Non Unanimous Agreement
In Johnson v. Louisiana (a case decided by the Supreme Court on the same day as L`Apodaca), a criminal accused in Louisiana, raised the same question: does a jury of the State Court, less unanimous than unanimous, violate the constitutional rights of an accused?  Frank Johnson was convicted of armed robbery by a Louisiana jury at 9:3, which was authorized by Louisiana law. Unlike Apodaca, where petitioners argued that the practice violated their right to a jury trial (as in the Fourteenth Amendment) , Johnson`s petitioner lifted the same protection and procedural rights applicable to it.  The Louisiana Supreme Court upheld his conviction and found that a 9-3 jury judgment was not contrary to his equal protection or his rights to a proper trial.  Johnson applied to the U.S. Supreme Court for a review. So Ramos is a new rule, the state says, and Edwards can`t fill the high bar needed to show that it`s a “water basin.” The Supreme Court has ruled that a “water-repellent” rule of procedure must be “central to a precise finding of innocence or guilt” in order to overcome a state`s interest in the purpose of its convictions. But there is no evidence, the state says, that non-unanimous judgments “risk putting innocent people behind bars.” Louisiana and Oregon`s relief rates are comparable to those in other states that require unanimous jury judgments – and even lower than some of those states, such as Illinois. Moreover, according to Louisiana, only a fraction of these exonerations in Louisiana and Oregon even concerned non-unanimous judgments. In the 31 years since the Supreme Court`s decision in Teague, according to the state, the judges “refused any invitation to apply a new rule of procedure retroactively. This case shouldn`t be the first. In April, the Ramos Supreme Court in Louisiana ruled that the Sixth Amendment is a right to a unanimous jury, which applies in both federal and regional courts.
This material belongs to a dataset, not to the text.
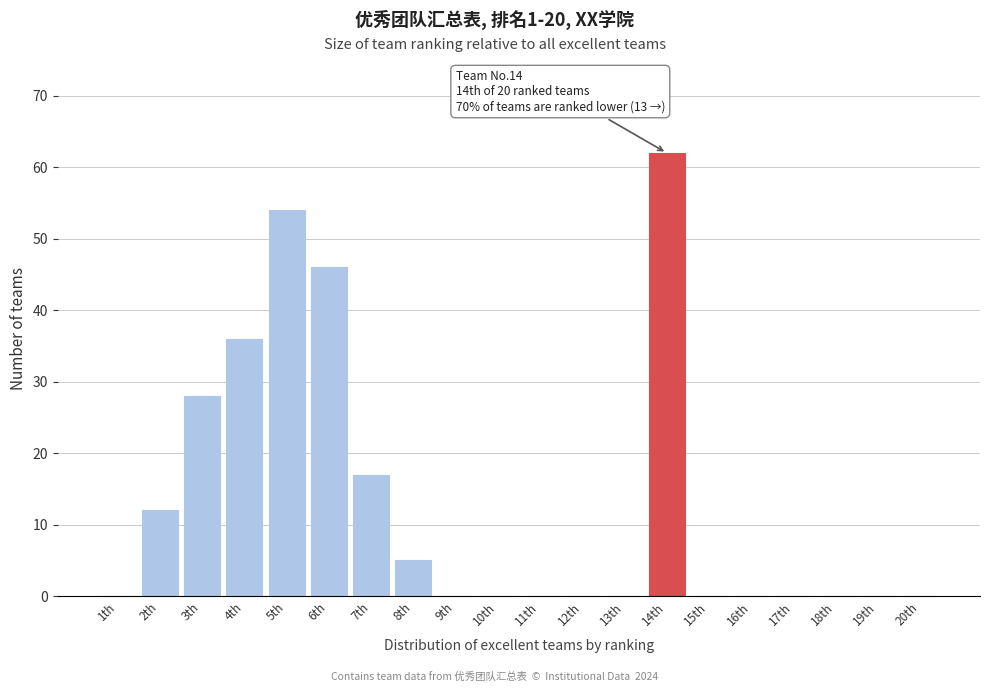

Reading left to right, list all the values displayed in this chart.

1th=0	2th=12	3th=28	4th=36	5th=54	6th=46	7th=17	8th=5	9th=0	10th=0	11th=0	12th=0	13th=0	14th=62	15th=0	16th=0	17th=0	18th=0	19th=0	20th=0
Wednesday at Edwards v. Vannoy, the judges will argue over whether inmates whose convictions became final before this decision can now exploit them. Although only two states, Louisiana and Oregon, have not unanimously authorized jury decisions in recent years, these states say that a judgment for inmates could “seriously weigh” on their systems by re-imposing long-standing convictions. The court compared the unanimity of the jurors to the request of 12 juries. In Williams v. Florida, just four years before Apodaca ruled that Florida`s impanel refusal of more than six members for a jury does not violate the accused`s rights to the Sixth Amendment.